WHAT IS NEEDED:
Only lines containing the word "https" belong in the answer; copy each one from the records.

EXTRACTED MATERIAL:

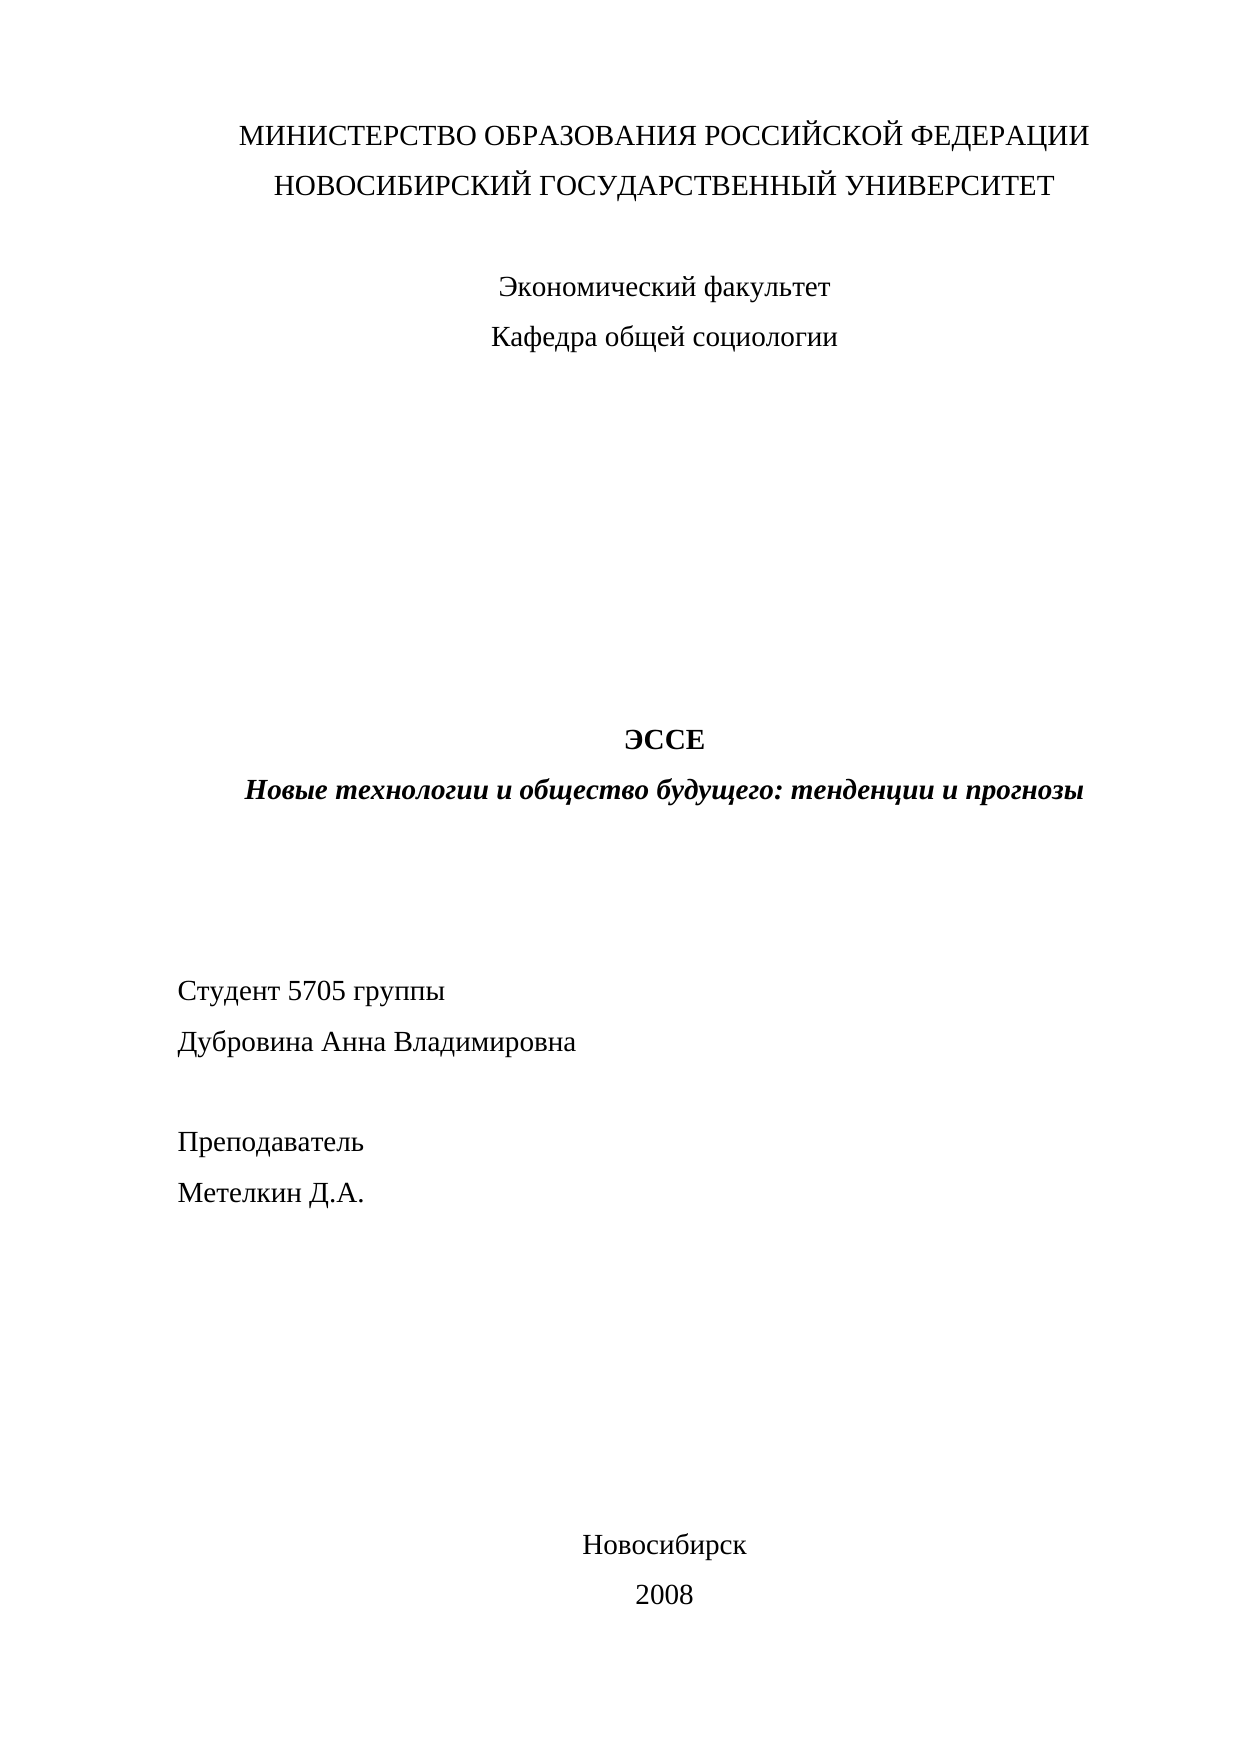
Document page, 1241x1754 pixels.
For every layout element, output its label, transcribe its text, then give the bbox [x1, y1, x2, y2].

text НОВОСИБИРСКИЙ ГОСУДАРСТВЕННЫЙ УНИВЕРСИТЕТ [177, 168, 1152, 202]
text Кафедра общей социологии [177, 319, 1152, 353]
text 2008 [177, 1577, 1152, 1611]
text Новосибирск [177, 1527, 1152, 1560]
text ЭССЕ [177, 722, 1152, 755]
text Дубровина Анна Владимировна [177, 1024, 1152, 1057]
text Экономический факультет [177, 269, 1152, 303]
text Преподаватель [177, 1124, 1152, 1158]
text Метелкин Д.А. [177, 1175, 1152, 1208]
text Студент 5705 группы [177, 973, 1152, 1007]
text Новые технологии и общество будущего: тенденции и прогнозы [177, 772, 1152, 806]
text МИНИСТЕРСТВО ОБРАЗОВАНИЯ РОССИЙСКОЙ ФЕДЕРАЦИИ [177, 118, 1152, 152]
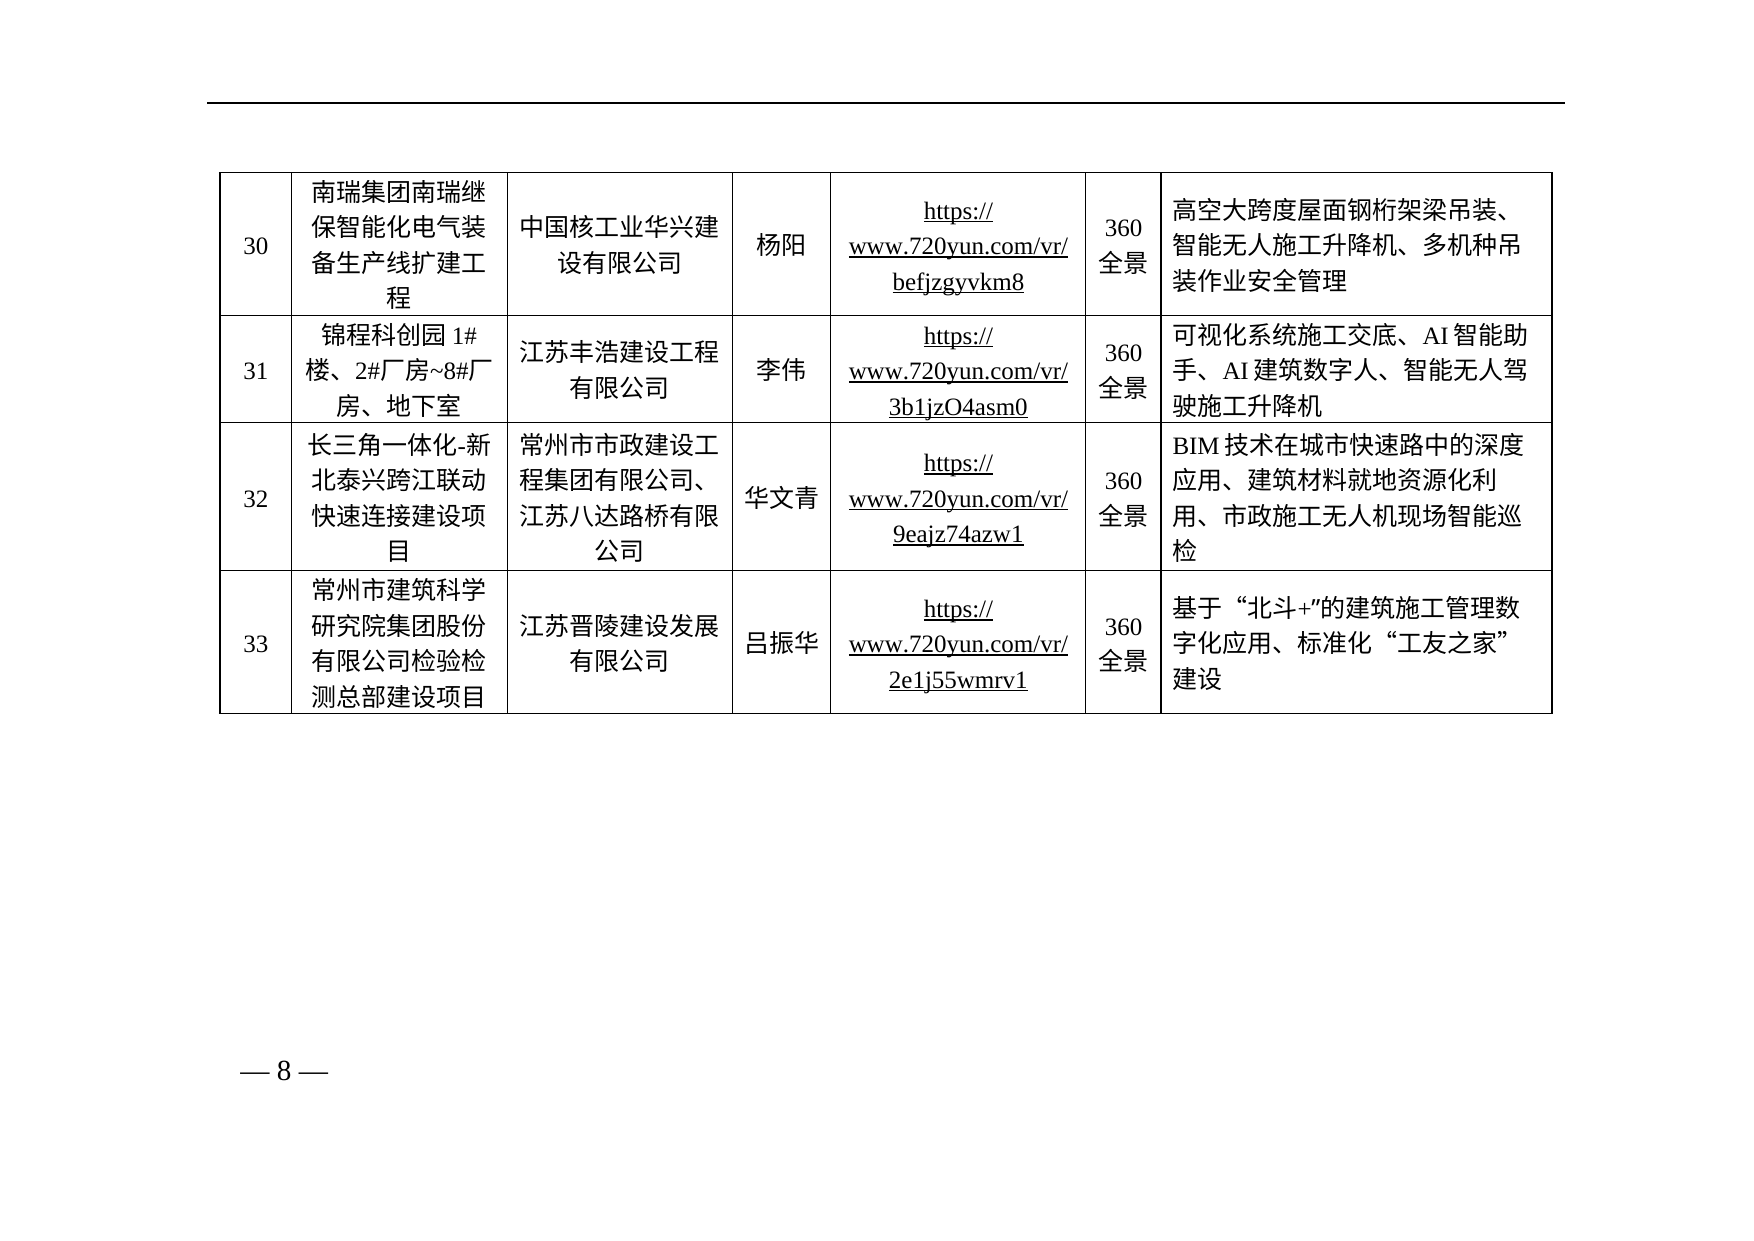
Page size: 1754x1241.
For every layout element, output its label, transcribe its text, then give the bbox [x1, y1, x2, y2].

table_cell 基于“北斗+”的建筑施工管理数字化应用、标准化“工友之家”建设 [1162, 571, 1551, 713]
table_cell 南瑞集团南瑞继保智能化电气装备生产线扩建工程 [292, 173, 507, 315]
table_cell 可视化系统施工交底、AI智能助手、AI建筑数字人、智能无人驾驶施工升降机 [1162, 316, 1551, 422]
table_cell https://www.720yun.com/vr/9eajz74azw1 [831, 423, 1085, 570]
table_cell 30 [221, 173, 291, 315]
table_cell 360全景 [1086, 316, 1160, 422]
table_cell 江苏丰浩建设工程有限公司 [508, 316, 732, 422]
table_cell 360全景 [1086, 173, 1160, 315]
table_cell 吕振华 [733, 571, 830, 713]
table_cell 常州市市政建设工程集团有限公司、江苏八达路桥有限公司 [508, 423, 732, 570]
table_cell 锦程科创园1#楼、2#厂房~8#厂房、地下室 [292, 316, 507, 422]
table_cell 常州市建筑科学研究院集团股份有限公司检验检测总部建设项目 [292, 571, 507, 713]
table_cell 杨阳 [733, 173, 830, 315]
table_cell 江苏晋陵建设发展有限公司 [508, 571, 732, 713]
table_cell BIM技术在城市快速路中的深度应用、建筑材料就地资源化利用、市政施工无人机现场智能巡检 [1162, 423, 1551, 570]
table_cell 32 [221, 423, 291, 570]
table_cell 华文青 [733, 423, 830, 570]
table_cell 33 [221, 571, 291, 713]
table_cell https://www.720yun.com/vr/2e1j55wmrv1 [831, 571, 1085, 713]
table_cell 李伟 [733, 316, 830, 422]
table_cell 中国核工业华兴建设有限公司 [508, 173, 732, 315]
table_cell 长三角一体化-新北泰兴跨江联动快速连接建设项目 [292, 423, 507, 570]
table_cell 高空大跨度屋面钢桁架梁吊装、智能无人施工升降机、多机种吊装作业安全管理 [1162, 173, 1551, 315]
table_cell 360全景 [1086, 571, 1160, 713]
table_cell 31 [221, 316, 291, 422]
table_cell https://www.720yun.com/vr/befjzgyvkm8 [831, 173, 1085, 315]
table_cell 360全景 [1086, 423, 1160, 570]
table_cell https://www.720yun.com/vr/3b1jzO4asm0 [831, 316, 1085, 422]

FINISHED TASK:
table_cell https://www.720yun.com/vr/9eajz74azw1 [831, 423, 1085, 570]
table_cell https://www.720yun.com/vr/2e1j55wmrv1 [831, 571, 1085, 713]
table_cell https://www.720yun.com/vr/befjzgyvkm8 [831, 173, 1085, 315]
table_cell https://www.720yun.com/vr/3b1jzO4asm0 [831, 316, 1085, 422]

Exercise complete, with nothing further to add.